| Your assignment |
In the material below, find the line containing "assumed to malfunction, which" and the line containing "FIGURE 2 | Changes". Output those two lines and all lines between them exactly, without pictures.

| Exercise data |
^^^^^^^^

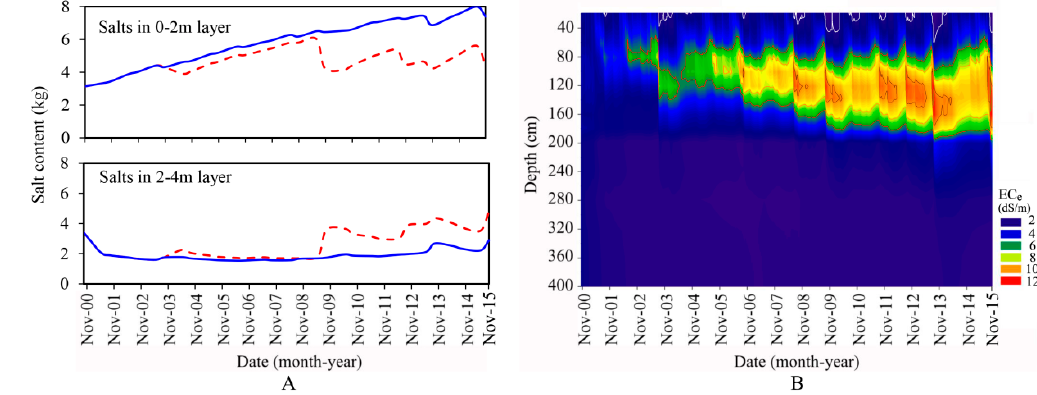
Figure 9. Comparison of salt content between S2 and S2 irrigation scenarios without heavy rainfall (>100 mm/d). ( A ) is the comparison of salt content for the 0–2-m and 2–4-m soil layers in the Hebei Low Plains study area in North China. The blue solid line represents S2 irrigation scenario without heavy rainfall; the red dashed line represents that of S2 scenario; and ( B ) is salt distribution without heavy rainfall.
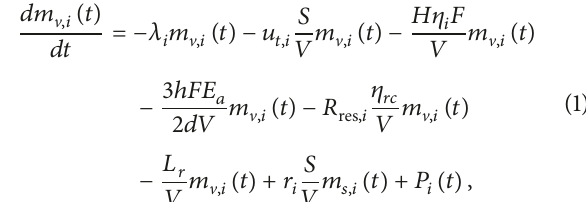
assumed to malfunction, which could result in core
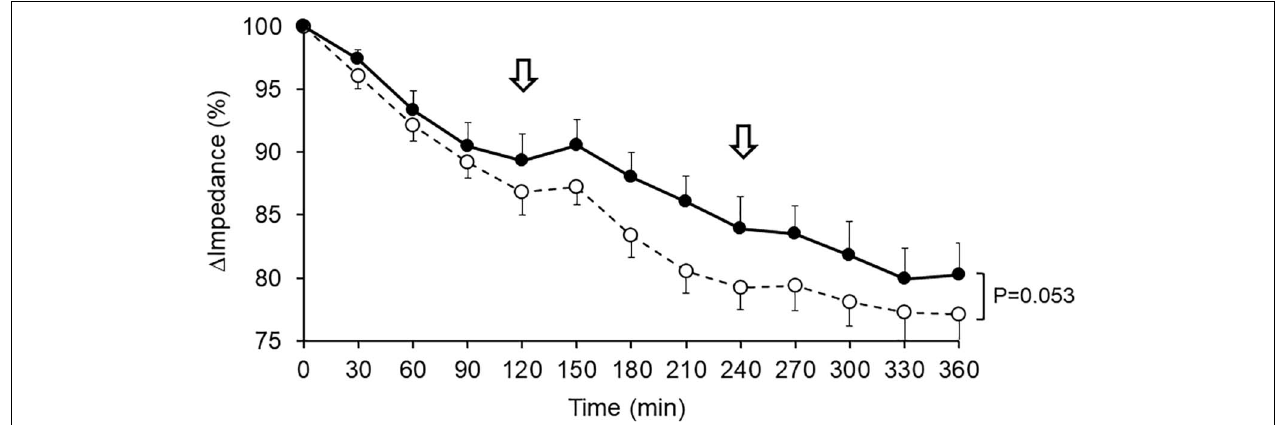
FIGURE 2 | Changes in impedance of the lower leg after 1,000 mg of G-Hsp ( • ) and Placebo ( ◦ ) beverage ingestion. The arrow indicates the walking for urination, mean and SE, n = 6.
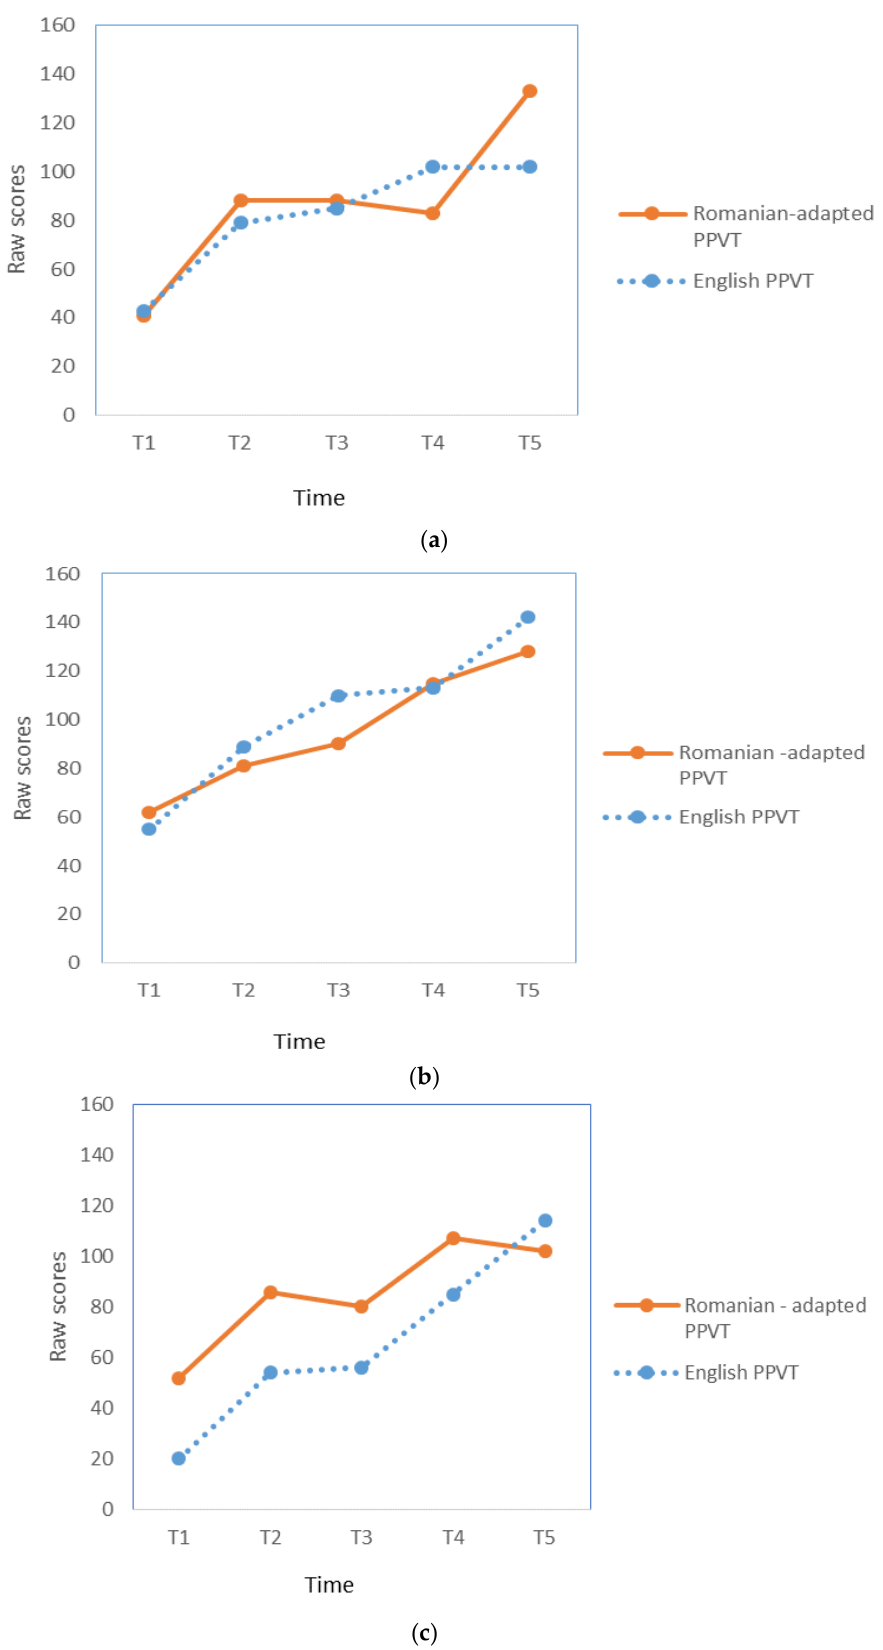
Figure 1. Peabody picture vocabulary test (PPVT)—raw scores for English and Romanian from T1 through T5 for ( a ) Dan; ( b ) Radu; and ( c ) Moni.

^^^^^^^^

| Response to the exercise |
assumed to malfunction, which could result in core
FIGURE 2 | Changes in impedance of the lower leg after 1,000 mg of G-Hsp ( • ) and Placebo ( ◦ ) beverage ingestion. The arrow indicates the walking for urination, mean and SE, n = 6.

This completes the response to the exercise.